In Fallire e vivere felici  c’è una prima parte dedicata al “fallimento reale”, alla gestione della cattiveria del mondo e dei media, al narcisismo, alla pietà degli amici, alla fatica di convivere con la propria hamartìa cioè con il proprio grande errore, alla capacità di reagire nel concreto all’infamia, all’incrinarsi delle relazioni amorose, alle cadute profonde (vedi Oscar Wilde), al pensiero di farla finita. Poi una seconda parte dedicata alle “proiezioni” virtuali del nostro malessere, alla “paura di”, al pensare al peggio. “Questo – dice l’autore – è un libro sul fallimento: sbagliare, deludere gli altri, rovinarsi la vita. È un libro da leggere nei momenti di disperazione: quando non riusciamo a smettere di piangere, abbiamo perso ogni speranza e ci vergogniamo troppo per chiedere aiuto”. Sia davanti al fallimento reale che alla paura di fallire, prosegue De Botton, “Il punto non è la felicità in quanto tale, ma piuttosto la perseveranza: l’obiettivo è essere una guida verso un’esistenza che, malgrado tutto, vi permetta di andare avanti, e in cui, ogni tanto, faccia capolino qualche piccolo piacere. Una vita in cui tornare a sorridere e in cui, magari, ci sia posto per un po’ d’amore e qualche risata, anche se il presente non prospettava altro che sofferenza”.

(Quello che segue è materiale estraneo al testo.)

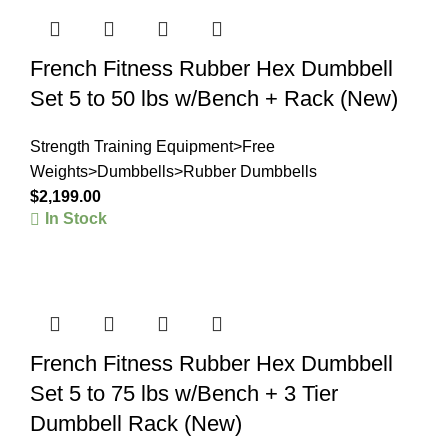
French Fitness Rubber Hex Dumbbell
Set 5 to 50 lbs w/Bench + Rack (New)
Strength Training Equipment>Free
Weights>Dumbbells>Rubber Dumbbells
$
2,199.00
In Stock
French Fitness Rubber Hex Dumbbell
Set 5 to 75 lbs w/Bench + 3 Tier
Dumbbell Rack (New)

Un libro che ti dice che devi lavorare costantemente con tutta la tua complessità, le tue capacità di riflessione culturale, la forza di uscire dallo stallo negativo per smarcarti dall’avversario nocivo e tentare tu di tirare in porta. Per far sì che la forza del desiderio prevalga. Certo la dimensione individualistica (lasciatemelo ripetere, neocapitalistica) è un marchio del nostro tempo che mostra sempre più crepe a fronte di revisioni antropologiche ormai conclamate, le masse si fanno masse critiche e le dinamiche individuo/collettività si ripropongono con le urgenze drammatiche di nuove guerre e conflitti economici. Diciamo che i tempi impongono nuove sensibilità, che richiedono un nuovo individuo, un nuovo singolo che sappia fallire e vivere più felice.  Così conclude Alain De Botton: “Perdiamo fin troppo tempo a scalare o sognare le vette del successo mondano. È giunta l’ora di impegnarci per diventare membri di una società improbabile ma ben più importante: quella dei bravi falliti. Individui che davanti al disastro sanno essere gentili, empatici, delicati, spiritosi, umili e riconoscenti. Persone sempre pronte ad aiutare altri esseri umani vulnerabili e sofferenti che sono stati maledetti dalla sorte e che, per il momento, faticano a trovare una ragione per vivere. La loro è senza dubbio una storia di redenzione e di successo degna di questo nome”.   

Insomma, il Know How Book va bene, ma ci vogliono anche Qui, Quo e Qua!